Documentation: Linaro Performance Reports
Linaro Performance Reports is a low-overhead tool that produces one-page text and HTML reports summarizing and characterizing both scalar and MPI application performance. (Only ~5% application slowdown even with thousands of MPI processes.) These high-level reports can help answer:
- Is this application optimized for the system it is running on?
- Does it benefit from running at this scale?
- Are there I/O or networking bottlenecks affecting performance?
- Which configuration changes can be made to improve performance further?
Here we show the information you can obtain with Linaro Performance reports using VASP as an example. In the next section, we will detail how to obtain these reports.

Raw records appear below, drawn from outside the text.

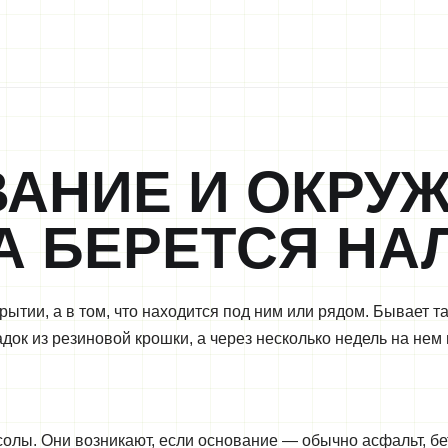
АНИЕ И ОКРУЖ
А БЕРЕТСЯ НА
ытии, а в том, что находится под ним или рядом. Бывает т
ок из резиновой крошки, а через несколько недель на нем
солы. Они возникают, если основание — обычно асфальт, б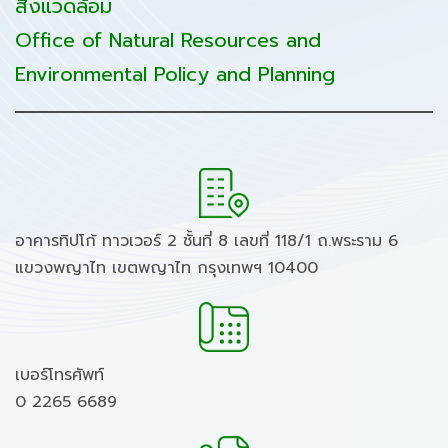
สิ่งแวดล้อม
Office of Natural Resources and
Environmental Policy and Planning
อาคารทิปโก้ ทาวเวอร์ 2 ชั้นที่ 8 เลขที่ 118/1 ถ.พระราม 6
แขวงพญาไท เขตพญาไท กรุงเทพฯ 10400
เบอร์โทรศัพท์
0 2265 6689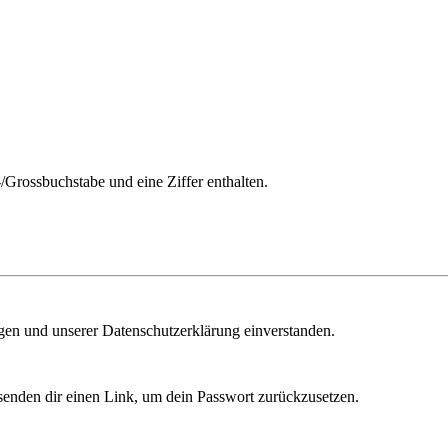
/Grossbuchstabe und eine Ziffer enthalten.
ngen und unserer Datenschutzerklärung einverstanden.
senden dir einen Link, um dein Passwort zurückzusetzen.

If you need help with profiling your programs, reach out to HPC help and we can work with you.
Here is the header of performance report obtained for a VASP run on 1 node with 36 processes:
This shows time spent running application code, sending MPI calls, and time on I/O. In this case, we see that we are MPI-bound, which makes sense given that we are running a small, simple test case on more MPI tasks than necessary, which creates unnecssary MPI communication overhead.
The rest of the report shows a further breakdown of each of these categories:
Running a performance report
All you need to do is load the module and prefix your execution command with
- Start an interactive job session. Use the debug or other partitions as appropriate:
$ salloc --nodes=<N> --time=<time> --account=<handle>
- Load the linaro-forge module (formerly arm), and additionally load any other modules needed to run your program:
$ module load linaro-forge
$ module load mkl intel-mpi #for VASP
- Set MPI parameters and run your exe using
$ perf-report srun -n 36 PATH/TO/YOUR/PROGRAM/exe
This will generate an .html file and a .txt file that you can view in a browser or text editor. You should now see the overview we described in the previous section.